Bir senarist ile bir yönetmen bir araya gelip bir spor filmi çekmek istese. Senarist dese ki: "Bir takımı anlatalım. Bu takım türlü badireler atlatsın. Öyle anlar yaşasın ki bulunduğu ligden küme düşme korkusunu bile yaşasın.
Hatta zaman zaman taraftarları küsüp maçlara gelmesin. Bir süre şampiyonluk sevinci de tatmasın.
Kadrosu hep değişsin. Yeni transferleri ve oyun planları eleştirilsin. Taraftarların gönlündeki teknik adam bile gün gelip gönderilmek istensin.
Avrupa'ya gidemesin. Fakat tüm bunlara karşın her halükarda ülkenin önde gelen takımlarına karşı yıllarca sahasında hiç yenilmesin.
Rakipleri 10 kaplan gücünde de olsa bileği bükülmesin." Yönetmen herhalde şöyle der: "İyi hoş da bu fantastik bir film olur. Pek inandırıcı değil ki. Bu takım onca soruna rağmen nasıl olur da ülkenin önde gelen takımlarına karşı bir kez olsun evinde yenilmez. Oyuncu grubu sürekli değişiyorsa büyük maçlarda o bütünlük nasıl sağlanır ki? Çünkü her oyuncu grubu aynı zamanda farklı bir güçler demektir. Bana pek inandırıcı gelmedi."
YILLARDIR VİZYONDA
Yönetmene ister inandırıcı gelsin ister gelmesin, bu film yıllardır vizyonda.

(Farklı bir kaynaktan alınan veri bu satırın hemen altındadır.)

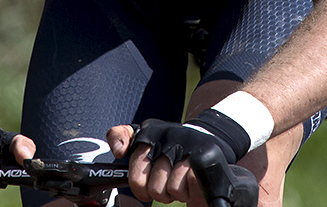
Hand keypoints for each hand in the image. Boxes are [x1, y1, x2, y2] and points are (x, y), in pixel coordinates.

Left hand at [108, 119, 238, 204]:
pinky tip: (193, 181)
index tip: (148, 182)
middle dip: (161, 191)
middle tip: (168, 182)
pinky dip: (193, 188)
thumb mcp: (143, 140)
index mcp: (148, 134)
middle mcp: (166, 137)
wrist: (209, 141)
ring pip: (172, 188)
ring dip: (178, 191)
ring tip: (181, 180)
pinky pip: (191, 181)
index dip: (141, 185)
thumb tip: (118, 149)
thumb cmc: (172, 148)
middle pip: (154, 188)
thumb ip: (122, 137)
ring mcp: (186, 146)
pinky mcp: (204, 154)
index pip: (135, 176)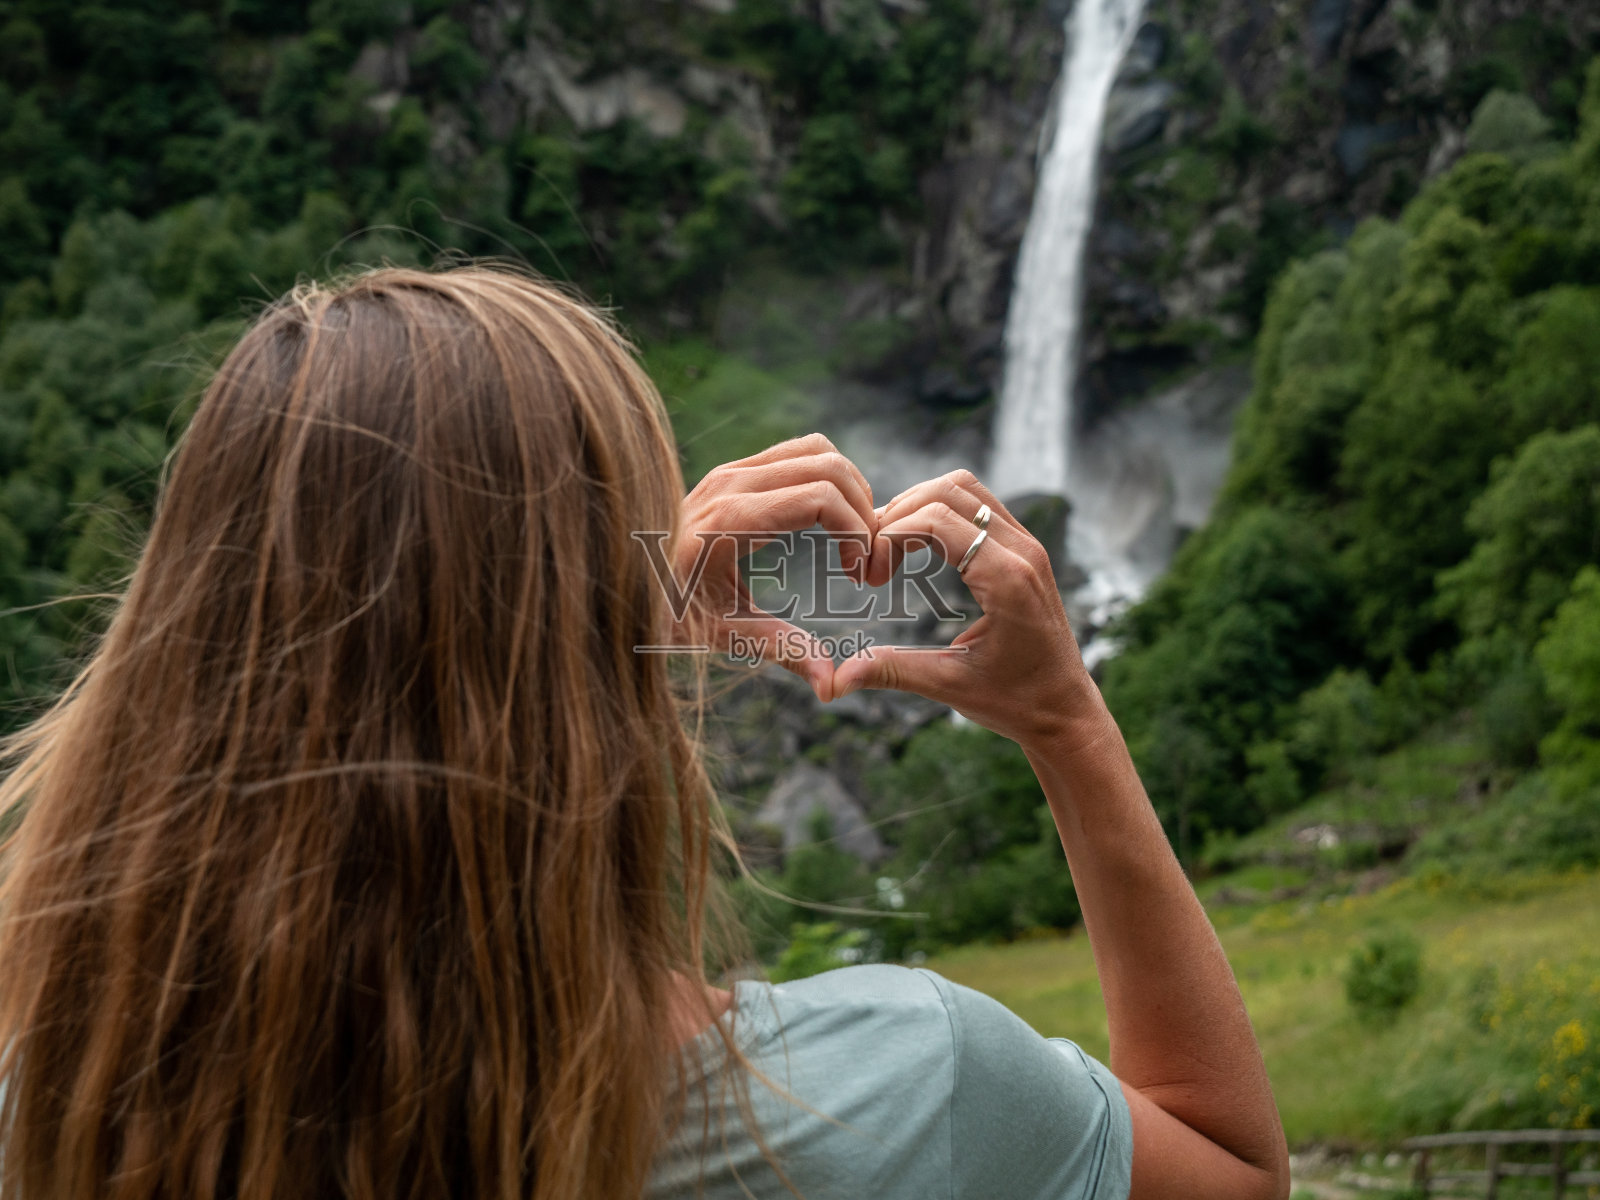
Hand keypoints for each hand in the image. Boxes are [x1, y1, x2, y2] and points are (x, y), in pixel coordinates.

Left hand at [676, 434, 874, 701]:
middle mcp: (730, 483)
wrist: (618, 582)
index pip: (820, 496)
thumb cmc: (667, 614)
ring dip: (850, 488)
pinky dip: (828, 477)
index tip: (860, 575)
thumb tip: (829, 683)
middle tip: (866, 560)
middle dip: (863, 508)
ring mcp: (730, 470)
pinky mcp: (733, 469)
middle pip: (829, 465)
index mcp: (729, 521)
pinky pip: (798, 453)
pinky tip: (828, 523)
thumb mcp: (722, 635)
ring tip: (854, 539)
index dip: (857, 531)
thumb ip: (779, 649)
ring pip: (818, 450)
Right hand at [835, 469, 1101, 746]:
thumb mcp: (950, 686)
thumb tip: (837, 680)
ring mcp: (1028, 546)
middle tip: (872, 558)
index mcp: (1007, 580)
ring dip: (919, 505)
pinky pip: (979, 506)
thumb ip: (893, 672)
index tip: (869, 575)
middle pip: (948, 491)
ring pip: (965, 489)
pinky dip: (940, 512)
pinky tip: (916, 545)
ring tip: (888, 546)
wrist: (1066, 711)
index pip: (936, 520)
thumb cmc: (1016, 703)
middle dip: (899, 514)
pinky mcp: (1025, 550)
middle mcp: (1023, 552)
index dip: (890, 535)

Evet dediği doğru. Fantastik bir film bu. Kimi "O statta büyü var", kimi "Sorun psikolojik. Oraya giden 1-0 geride başlıyor" diye iddia etse de F.Bahçe'nin yapabildiğini çözebilen yok. Hayır pazar günkü galibiyetin de bu doğrultuda olduğunu söyleyip gölge etmek değil niyetim. Daha baskılı oynayan, daha çok isteyen ve daha az hata yapıp kazanan takım F.Bahçe'ydi.
Evet birçok derbide olduğu gibi hakem yine rol çaldı. Yaptığı hataları zaten birkaç gündür dinliyor ve okuyorsunuz.
Benim demek istediğim başka bir şey. Belki de F.Bahçe'yi yıllardır ayakta tutabilen en önemli mesele derbilerdir. G.Saray'a 20, Beşiktaş'a 14, Trabzon'a ise 22 yıldır evinde yıkılmamış bir takımdan bahsediyoruz. Senaristin dediği her şeyi yaşadılar aslında." 3 Temmuz süreci, küme düşme hattına düşüş, taraftar erozyonu, kadro kalitesizliği, şampiyonluk hasreti, yönetim değişikliği ve daha bir sürü sorun.
Tüm bunlar yaşanırken gelenek hiç bozulmadı. Evet her zaman üstün oynamadılar. Hatta bazen sahada yoktular. Fakat dedik ya defansında Edu da olsa Serdar da, kalesinde Volkan da olsa Altay da, hücumunda Muriç de olsa Kezman da, ortada Gustavo da olsa Benzia da sonuç değişmiyor. Hal böyle olunca bir takımın bütün derbilere aynı konsantrasyonla çıkmasına elbette akıl sır ermiyor. Ancak derbi konsantrasyonunu diğer maçlara yayamaması da pek mantıklı durmuyor. İşte F.Bahçe'nin de en büyük sorunu bu.